A TV host at the MBC Masr channel, Yasmeen Ezz, asked me which of the ministries that I had anticipated would change in the recent cabinet reshuffle did not change at all.
I immediately answered: the Ministry of Health!
While answering the question on the “Hadith al-Masaa” show, I said that had the decision-makers seen that Health Minister Hala Zayed deserved a second chance, then this is their constitutional right, no doubt.
But it is also the right of the people to see the ministry change its performance, even if the minister stays the same.
To put it clearly, this change can come in the way they work, the way they deal with the ministry’s issues, and how they handle patient issues; these matter more than changing the minister. A change there is required all the time, and it remains and lasts with the practical outcomes directly reaching the citizens!

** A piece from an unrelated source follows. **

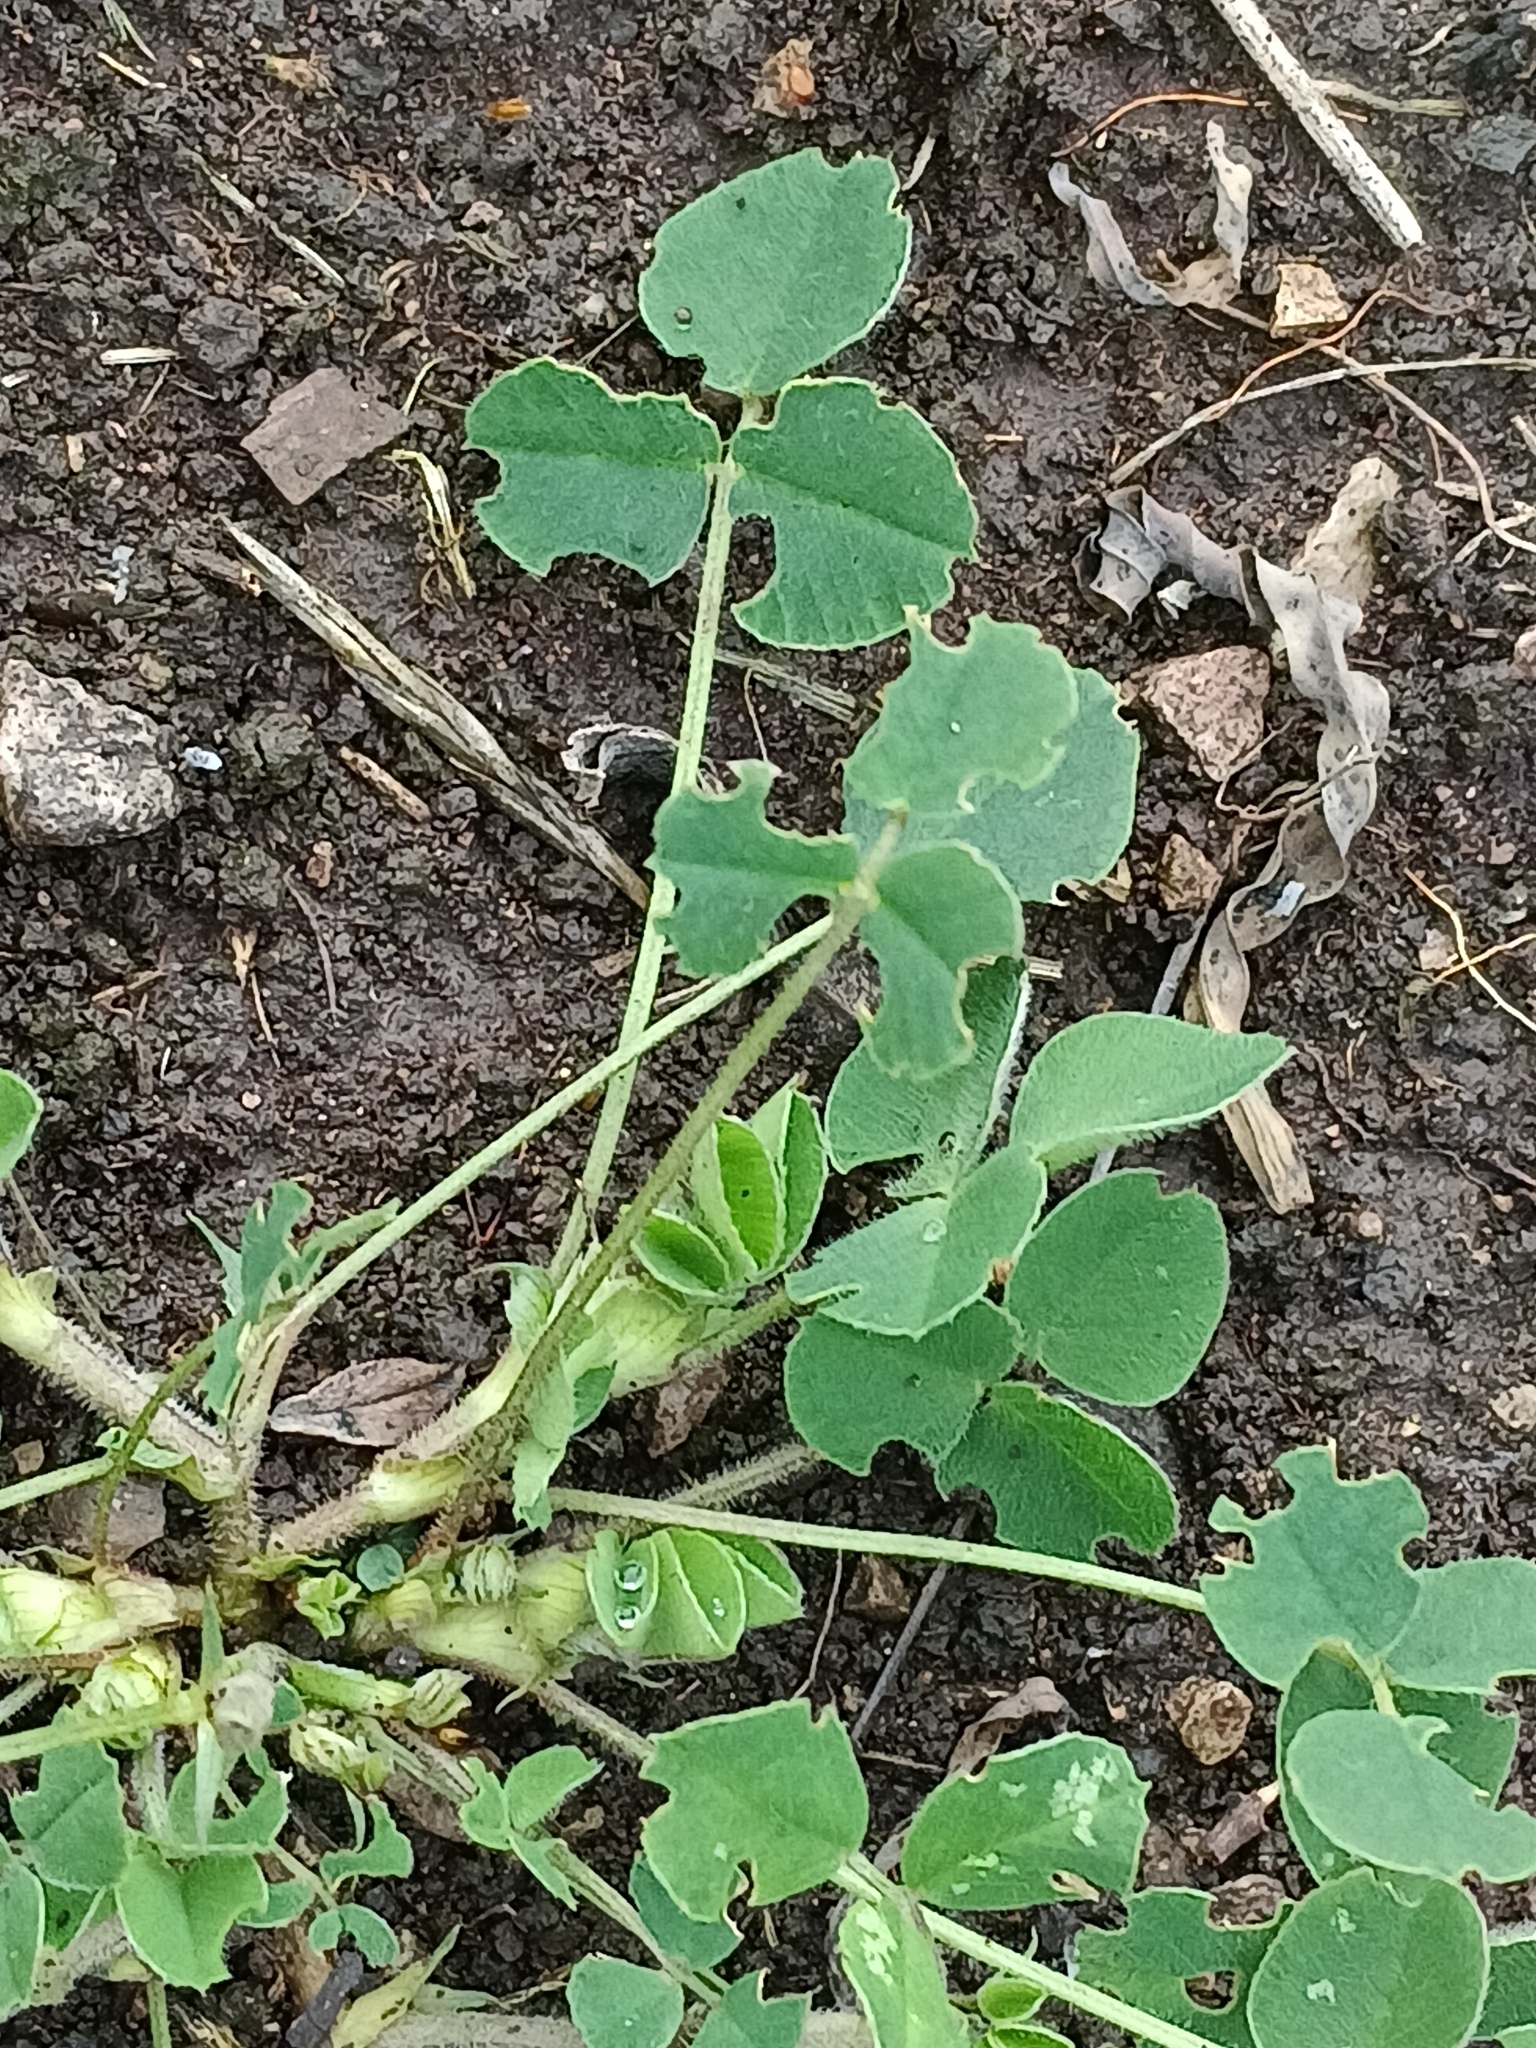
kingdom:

No one can deny that Zayed is following the comprehensive health insurance program with apparent seriousness. She heads to Port Said (northern Egypt) where the program begins, then travels to Luxor in southern Upper Egypt and later South Sinai (eastern Egypt) in no time!
She must be credited for this effort, as well as her efforts in the “100 million healthy lives” initiative – which seeks to declare Egypt free of Hepatitis C by the next year!
The problem is, the ministry is broader than just these two accomplishments. The minister hardly sees other programs and initiatives despite their importance, and how millions benefit from them and in the future!
It’s fortunate that the president gives these two projects personal attention, and that he doesn’t stop following new ways of making them achieve their ultimate goal!
Presidential impetus, it can be said, is sufficient enough to accomplish these projects in due form, and so the minister should give more attention to other projects – such as doctor retention, which was raised during the previous period and still remains an issue.
There is also the issue of public hospitals and the extent to which they are ready to receive poor patients; the issue of young doctors complaining about a host of problems standing in their way; and the lack of public spending on health, determined by the constitution as a percentage of the gross national product and bent to the government!
And still, there are many other issues. If we look to an expanded investigative report published by al-Akhbar newspaper a few weeks ago, we find that while it monitored good performance in two issues: health insurance and Hepatitis C, it detected poor performance in seven other areas, mentioned one after the other!
The citizens are waiting for a change in the ministry’s performance, as the minister hasn’t changed!